Está claro que la sociedad mexicana no le ha dado hasta ahora la dignidad e importancia al magisterio que éste tendría que tener para atraer para sí una proporción regular de sus mejores mentes. La categoría misma de "maestro" no es ampliamente honrada en la sociedad, y así es muy difícil atraer el conocimiento al magisterio.

Por otra parte, no es menos cierto que los maestros han olvidado algunas de sus responsabilidades más fundamentales. La primera, me parece, es que el maestro no debe nunca sacrificar al alumno. Debe trabajar por acrecentar su conocimiento, estar al día en lo que se enseña, y velar siempre primero por el interés del alumno.

Por eso estoy en contra, en principio, de las huelgas y los paros como instrumento de presión en la negociación colectiva en el magisterio. A diferencia del obrero, el maestro que hace una huelga está dañando directamente al pueblo. Una huelga magisterial daña en primer lugar al estudiante de la escuela pública, dándole menos elementos de conocimiento que el que tienen los niños de escuelas particulares, o los niños de otros países.

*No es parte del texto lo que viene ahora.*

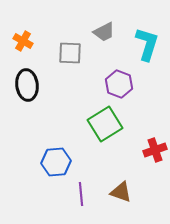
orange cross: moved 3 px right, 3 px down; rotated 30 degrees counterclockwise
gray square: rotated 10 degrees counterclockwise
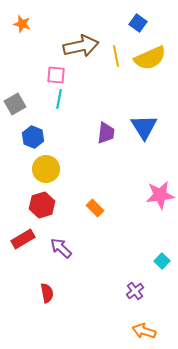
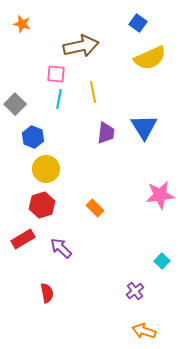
yellow line: moved 23 px left, 36 px down
pink square: moved 1 px up
gray square: rotated 15 degrees counterclockwise
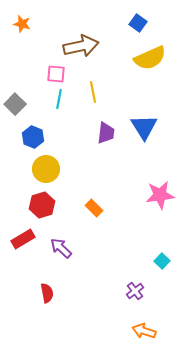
orange rectangle: moved 1 px left
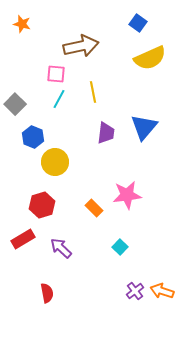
cyan line: rotated 18 degrees clockwise
blue triangle: rotated 12 degrees clockwise
yellow circle: moved 9 px right, 7 px up
pink star: moved 33 px left
cyan square: moved 42 px left, 14 px up
orange arrow: moved 18 px right, 40 px up
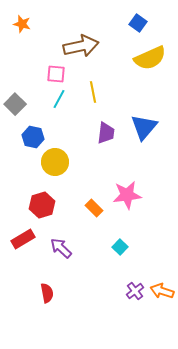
blue hexagon: rotated 10 degrees counterclockwise
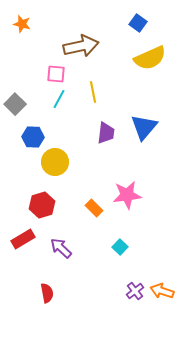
blue hexagon: rotated 10 degrees counterclockwise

Existen otros elementos de presión de los que se puede valer el magisterio para hacer sentir sus quejas, basados todos justamente en demostrar y convencer a la sociedad y al gobierno de la importancia de la inversión educativa.

En segundo término, no debe haber, como hay en México, un partido político del magisterio. El espacio de la enseñanza, a diferencia del espacio de la política, tiene que estar abierto a la discusión y consideración ponderada, respetuosa y pacífica de todos los puntos de vista. Una forma de garantizar que eso sea así es que el magisterio esté abierto a los maestros que tengan convicciones políticas íntimas muy dispares entre sí, pero que estén todos comprometidos justamente al respeto a la enseñanza como su valor cardinal. La idea de que haya un partido político del magisterio es un síntoma de la falta de autonomía y de respeto en el aula.

Por último, el acceso a las plazas magisteriales tiene por fuerza que ser abierto y meritocrático. Las plazas no se pueden heredar, ni traspasar, ni tratar como prebendas de quien controla un sindicato sin perjudicar profundamente el estatus del magisterio en la sociedad.

La sociedad mexicana le ha fallado al magisterio y el magisterio le falla cotidianamente a la sociedad.

Hoy la sociedad mexicana vive fascinada con las imágenes de Elba Esther mirándose en el espejo, comprando Louis Vuitton, haciéndose cirugía plástica, contemplándose en el espejo de las rejas de su nueva cárcel. Pero la fascinación con la historia de Elba como una alegoría de la vanidad oculta un juego de espejos todavía más barroco: Elba Esther es también el espejito en que se ven reflejados tanto el magisterio como la sociedad mexicana.